● WORK INSTRUCTION: Please copy out word for word the rows starting with the line that contains "Aggravated Assault, Robbery, Aggravated" and going on through the line that contains "At which label does Total first exceed 9?", both included.

-- Opening Marker --

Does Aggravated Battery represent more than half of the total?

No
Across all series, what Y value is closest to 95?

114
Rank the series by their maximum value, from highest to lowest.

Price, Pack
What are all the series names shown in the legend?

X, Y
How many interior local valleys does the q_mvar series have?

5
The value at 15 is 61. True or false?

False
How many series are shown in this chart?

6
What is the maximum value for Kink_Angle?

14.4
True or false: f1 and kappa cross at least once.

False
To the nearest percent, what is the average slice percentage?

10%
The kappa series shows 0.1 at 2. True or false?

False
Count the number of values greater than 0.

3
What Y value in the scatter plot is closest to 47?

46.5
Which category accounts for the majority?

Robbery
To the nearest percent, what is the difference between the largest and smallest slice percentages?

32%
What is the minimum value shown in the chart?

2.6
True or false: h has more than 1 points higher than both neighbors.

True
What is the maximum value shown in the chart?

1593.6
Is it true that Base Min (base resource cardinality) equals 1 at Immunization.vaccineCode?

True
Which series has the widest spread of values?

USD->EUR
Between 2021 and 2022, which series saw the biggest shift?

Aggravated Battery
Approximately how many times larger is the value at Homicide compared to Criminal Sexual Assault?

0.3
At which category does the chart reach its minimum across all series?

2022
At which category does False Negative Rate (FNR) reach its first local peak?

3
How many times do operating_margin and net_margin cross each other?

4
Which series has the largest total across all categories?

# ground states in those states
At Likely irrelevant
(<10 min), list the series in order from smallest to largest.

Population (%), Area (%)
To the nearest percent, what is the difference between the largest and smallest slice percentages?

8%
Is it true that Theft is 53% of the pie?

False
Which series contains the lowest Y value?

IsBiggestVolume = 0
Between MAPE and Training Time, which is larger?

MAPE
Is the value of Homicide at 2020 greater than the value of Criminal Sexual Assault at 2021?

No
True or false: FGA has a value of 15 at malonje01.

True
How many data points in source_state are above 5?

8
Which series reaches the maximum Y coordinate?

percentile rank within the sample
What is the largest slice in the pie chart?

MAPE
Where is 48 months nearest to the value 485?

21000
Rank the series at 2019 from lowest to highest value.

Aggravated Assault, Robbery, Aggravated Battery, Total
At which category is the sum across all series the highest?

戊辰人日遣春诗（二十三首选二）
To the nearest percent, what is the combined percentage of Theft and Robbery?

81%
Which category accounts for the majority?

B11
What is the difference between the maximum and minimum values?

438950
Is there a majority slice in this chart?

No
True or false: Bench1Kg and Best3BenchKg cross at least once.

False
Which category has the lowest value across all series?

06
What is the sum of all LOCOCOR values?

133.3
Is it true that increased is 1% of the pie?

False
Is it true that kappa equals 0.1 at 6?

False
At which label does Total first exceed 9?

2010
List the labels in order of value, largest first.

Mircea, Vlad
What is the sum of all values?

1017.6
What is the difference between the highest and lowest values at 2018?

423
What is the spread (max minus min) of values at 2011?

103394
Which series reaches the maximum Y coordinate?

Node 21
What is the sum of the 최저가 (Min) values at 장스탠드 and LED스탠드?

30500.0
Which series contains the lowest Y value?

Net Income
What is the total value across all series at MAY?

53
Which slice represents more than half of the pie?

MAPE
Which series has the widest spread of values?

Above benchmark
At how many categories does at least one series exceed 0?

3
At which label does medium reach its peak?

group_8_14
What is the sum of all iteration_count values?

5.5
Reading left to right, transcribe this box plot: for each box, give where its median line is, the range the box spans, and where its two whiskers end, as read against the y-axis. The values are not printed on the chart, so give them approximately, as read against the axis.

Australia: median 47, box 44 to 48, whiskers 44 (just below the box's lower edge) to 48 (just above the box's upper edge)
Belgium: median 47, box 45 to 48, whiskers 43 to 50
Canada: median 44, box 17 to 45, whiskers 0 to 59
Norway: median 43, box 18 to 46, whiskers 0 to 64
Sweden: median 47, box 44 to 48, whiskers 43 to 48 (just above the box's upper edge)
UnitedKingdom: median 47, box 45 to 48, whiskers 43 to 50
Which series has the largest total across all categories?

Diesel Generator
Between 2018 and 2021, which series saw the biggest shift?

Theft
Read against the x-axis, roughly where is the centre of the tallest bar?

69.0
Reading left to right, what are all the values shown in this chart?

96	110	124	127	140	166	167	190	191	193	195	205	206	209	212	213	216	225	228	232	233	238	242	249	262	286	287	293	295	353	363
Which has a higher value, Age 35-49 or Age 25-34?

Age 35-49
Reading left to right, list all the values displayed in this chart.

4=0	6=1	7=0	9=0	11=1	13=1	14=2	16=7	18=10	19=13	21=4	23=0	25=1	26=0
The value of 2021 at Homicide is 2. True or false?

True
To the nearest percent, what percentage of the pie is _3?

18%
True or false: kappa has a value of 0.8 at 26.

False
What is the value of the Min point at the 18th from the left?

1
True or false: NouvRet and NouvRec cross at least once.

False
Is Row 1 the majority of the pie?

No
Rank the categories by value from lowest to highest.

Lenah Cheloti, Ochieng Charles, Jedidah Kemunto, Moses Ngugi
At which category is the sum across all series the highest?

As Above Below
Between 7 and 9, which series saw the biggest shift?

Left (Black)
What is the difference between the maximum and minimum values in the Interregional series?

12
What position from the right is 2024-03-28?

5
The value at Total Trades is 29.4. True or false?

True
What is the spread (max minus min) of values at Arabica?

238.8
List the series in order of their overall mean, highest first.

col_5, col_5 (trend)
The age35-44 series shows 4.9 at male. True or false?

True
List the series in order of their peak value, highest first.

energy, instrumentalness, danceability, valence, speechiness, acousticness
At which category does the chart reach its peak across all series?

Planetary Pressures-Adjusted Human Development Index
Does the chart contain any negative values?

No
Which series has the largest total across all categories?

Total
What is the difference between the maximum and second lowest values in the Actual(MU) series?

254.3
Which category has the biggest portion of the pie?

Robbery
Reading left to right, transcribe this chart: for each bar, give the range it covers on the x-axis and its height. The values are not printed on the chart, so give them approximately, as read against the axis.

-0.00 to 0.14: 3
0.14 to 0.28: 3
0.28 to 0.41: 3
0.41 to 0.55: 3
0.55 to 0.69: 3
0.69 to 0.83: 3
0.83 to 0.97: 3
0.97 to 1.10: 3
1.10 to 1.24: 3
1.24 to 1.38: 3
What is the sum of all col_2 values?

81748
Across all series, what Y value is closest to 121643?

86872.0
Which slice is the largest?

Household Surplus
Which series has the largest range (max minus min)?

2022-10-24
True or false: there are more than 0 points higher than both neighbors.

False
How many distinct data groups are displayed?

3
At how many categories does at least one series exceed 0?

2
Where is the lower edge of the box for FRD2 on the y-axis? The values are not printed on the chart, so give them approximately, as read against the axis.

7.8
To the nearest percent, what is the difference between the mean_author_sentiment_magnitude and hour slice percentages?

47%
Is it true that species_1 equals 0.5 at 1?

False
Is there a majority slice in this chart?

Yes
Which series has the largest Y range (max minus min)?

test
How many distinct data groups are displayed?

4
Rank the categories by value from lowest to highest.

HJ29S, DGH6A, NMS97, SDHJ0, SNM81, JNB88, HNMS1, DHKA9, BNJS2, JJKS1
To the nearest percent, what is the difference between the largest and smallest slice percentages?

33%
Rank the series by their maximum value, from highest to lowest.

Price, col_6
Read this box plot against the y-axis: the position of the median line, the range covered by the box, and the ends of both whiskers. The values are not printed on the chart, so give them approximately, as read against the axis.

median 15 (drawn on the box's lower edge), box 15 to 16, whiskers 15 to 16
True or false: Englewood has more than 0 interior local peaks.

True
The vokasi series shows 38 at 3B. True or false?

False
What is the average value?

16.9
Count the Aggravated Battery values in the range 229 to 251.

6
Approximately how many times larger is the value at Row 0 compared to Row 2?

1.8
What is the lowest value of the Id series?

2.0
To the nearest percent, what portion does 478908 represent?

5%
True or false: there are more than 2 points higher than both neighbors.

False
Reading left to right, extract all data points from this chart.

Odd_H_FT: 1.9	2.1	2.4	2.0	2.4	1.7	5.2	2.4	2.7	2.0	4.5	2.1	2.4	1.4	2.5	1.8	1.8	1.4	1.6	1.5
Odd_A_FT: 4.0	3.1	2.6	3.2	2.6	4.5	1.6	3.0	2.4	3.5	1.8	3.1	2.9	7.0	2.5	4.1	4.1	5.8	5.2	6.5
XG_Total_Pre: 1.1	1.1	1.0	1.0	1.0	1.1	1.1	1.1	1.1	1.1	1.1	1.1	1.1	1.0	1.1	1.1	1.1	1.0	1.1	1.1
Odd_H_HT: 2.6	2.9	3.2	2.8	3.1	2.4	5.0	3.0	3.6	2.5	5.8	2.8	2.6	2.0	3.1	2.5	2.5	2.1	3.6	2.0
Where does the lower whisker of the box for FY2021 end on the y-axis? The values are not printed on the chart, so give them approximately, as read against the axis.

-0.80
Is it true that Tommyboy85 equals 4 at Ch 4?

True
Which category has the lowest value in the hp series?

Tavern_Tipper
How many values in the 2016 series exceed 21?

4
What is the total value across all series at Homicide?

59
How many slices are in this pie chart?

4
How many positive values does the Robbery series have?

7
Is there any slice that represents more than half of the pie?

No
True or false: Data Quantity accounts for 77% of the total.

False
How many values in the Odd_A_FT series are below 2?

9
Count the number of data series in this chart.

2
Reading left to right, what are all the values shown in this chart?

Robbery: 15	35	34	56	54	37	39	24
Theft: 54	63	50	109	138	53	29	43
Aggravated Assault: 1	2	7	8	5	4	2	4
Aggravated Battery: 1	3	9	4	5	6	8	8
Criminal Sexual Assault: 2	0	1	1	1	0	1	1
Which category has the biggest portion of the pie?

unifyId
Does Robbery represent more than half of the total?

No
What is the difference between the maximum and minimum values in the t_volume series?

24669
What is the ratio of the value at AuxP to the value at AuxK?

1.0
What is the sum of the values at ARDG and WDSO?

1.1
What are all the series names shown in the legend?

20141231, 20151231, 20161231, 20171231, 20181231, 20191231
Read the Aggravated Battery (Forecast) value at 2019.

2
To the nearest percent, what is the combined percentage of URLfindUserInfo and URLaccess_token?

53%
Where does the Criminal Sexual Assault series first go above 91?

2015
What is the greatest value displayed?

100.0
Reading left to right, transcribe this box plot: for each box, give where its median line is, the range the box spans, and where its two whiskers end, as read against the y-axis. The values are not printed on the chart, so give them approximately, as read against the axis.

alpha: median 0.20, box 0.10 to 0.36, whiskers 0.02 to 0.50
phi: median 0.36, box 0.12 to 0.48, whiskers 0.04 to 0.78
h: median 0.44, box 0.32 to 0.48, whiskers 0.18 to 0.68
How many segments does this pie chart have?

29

-- Closing Marker --

● RESPONSE TO THE EXERCISE:
Aggravated Assault, Robbery, Aggravated Battery, Total
At which category is the sum across all series the highest?

戊辰人日遣春诗（二十三首选二）
To the nearest percent, what is the combined percentage of Theft and Robbery?

81%
Which category accounts for the majority?

B11
What is the difference between the maximum and minimum values?

438950
Is there a majority slice in this chart?

No
True or false: Bench1Kg and Best3BenchKg cross at least once.

False
Which category has the lowest value across all series?

06
What is the sum of all LOCOCOR values?

133.3
Is it true that increased is 1% of the pie?

False
Is it true that kappa equals 0.1 at 6?

False
At which label does Total first exceed 9?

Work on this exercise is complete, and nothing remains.